"""

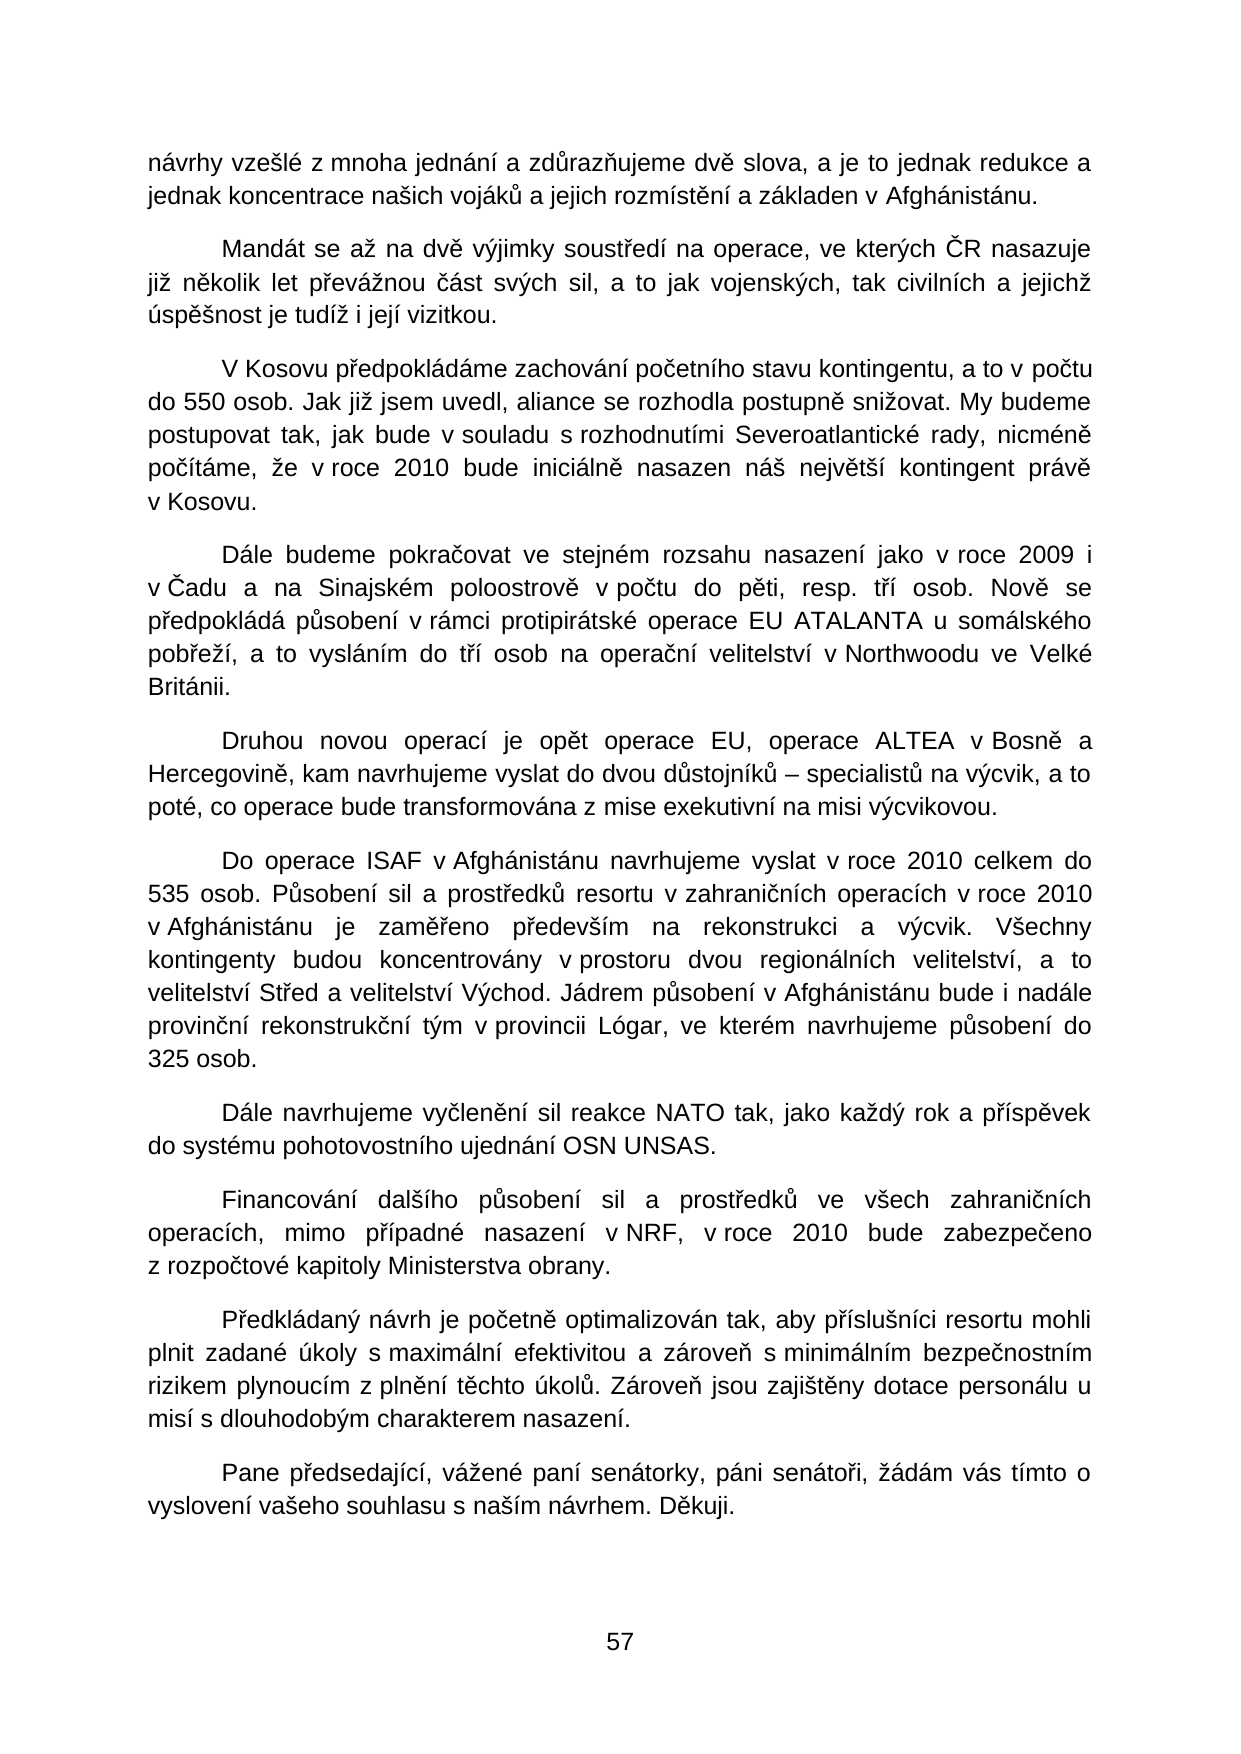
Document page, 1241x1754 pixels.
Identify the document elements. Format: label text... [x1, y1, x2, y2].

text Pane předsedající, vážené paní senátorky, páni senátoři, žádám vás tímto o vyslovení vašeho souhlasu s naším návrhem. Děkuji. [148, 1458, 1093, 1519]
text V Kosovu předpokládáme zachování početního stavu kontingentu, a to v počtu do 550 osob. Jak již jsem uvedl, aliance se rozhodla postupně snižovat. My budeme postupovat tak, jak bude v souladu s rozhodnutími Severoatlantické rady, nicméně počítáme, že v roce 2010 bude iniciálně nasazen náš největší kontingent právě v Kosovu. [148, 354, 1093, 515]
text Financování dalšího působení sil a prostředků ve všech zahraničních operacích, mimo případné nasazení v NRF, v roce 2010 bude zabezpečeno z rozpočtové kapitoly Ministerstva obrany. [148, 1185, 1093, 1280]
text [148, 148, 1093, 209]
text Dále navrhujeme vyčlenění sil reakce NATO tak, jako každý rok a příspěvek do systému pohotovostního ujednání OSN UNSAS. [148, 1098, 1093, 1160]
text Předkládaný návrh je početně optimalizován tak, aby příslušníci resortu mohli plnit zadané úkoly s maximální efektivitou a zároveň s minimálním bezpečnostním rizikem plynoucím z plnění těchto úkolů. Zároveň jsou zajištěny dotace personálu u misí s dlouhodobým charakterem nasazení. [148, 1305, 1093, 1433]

"""

__EXERCISE DIRECTIONS__. Everything in the entries above should be returned exactly, apart from the pictures.

__OUTPUT__.
Document page, 1241x1754 pixels.
Identify the document elements. Format: label text... [x1, y1, x2, y2].

text Pane předsedající, vážené paní senátorky, páni senátoři, žádám vás tímto o vyslovení vašeho souhlasu s naším návrhem. Děkuji. [148, 1458, 1093, 1519]
text V Kosovu předpokládáme zachování početního stavu kontingentu, a to v počtu do 550 osob. Jak již jsem uvedl, aliance se rozhodla postupně snižovat. My budeme postupovat tak, jak bude v souladu s rozhodnutími Severoatlantické rady, nicméně počítáme, že v roce 2010 bude iniciálně nasazen náš největší kontingent právě v Kosovu. [148, 354, 1093, 515]
text Financování dalšího působení sil a prostředků ve všech zahraničních operacích, mimo případné nasazení v NRF, v roce 2010 bude zabezpečeno z rozpočtové kapitoly Ministerstva obrany. [148, 1185, 1093, 1280]
text [148, 148, 1093, 209]
text Dále navrhujeme vyčlenění sil reakce NATO tak, jako každý rok a příspěvek do systému pohotovostního ujednání OSN UNSAS. [148, 1098, 1093, 1160]
text Předkládaný návrh je početně optimalizován tak, aby příslušníci resortu mohli plnit zadané úkoly s maximální efektivitou a zároveň s minimálním bezpečnostním rizikem plynoucím z plnění těchto úkolů. Zároveň jsou zajištěny dotace personálu u misí s dlouhodobým charakterem nasazení. [148, 1305, 1093, 1433]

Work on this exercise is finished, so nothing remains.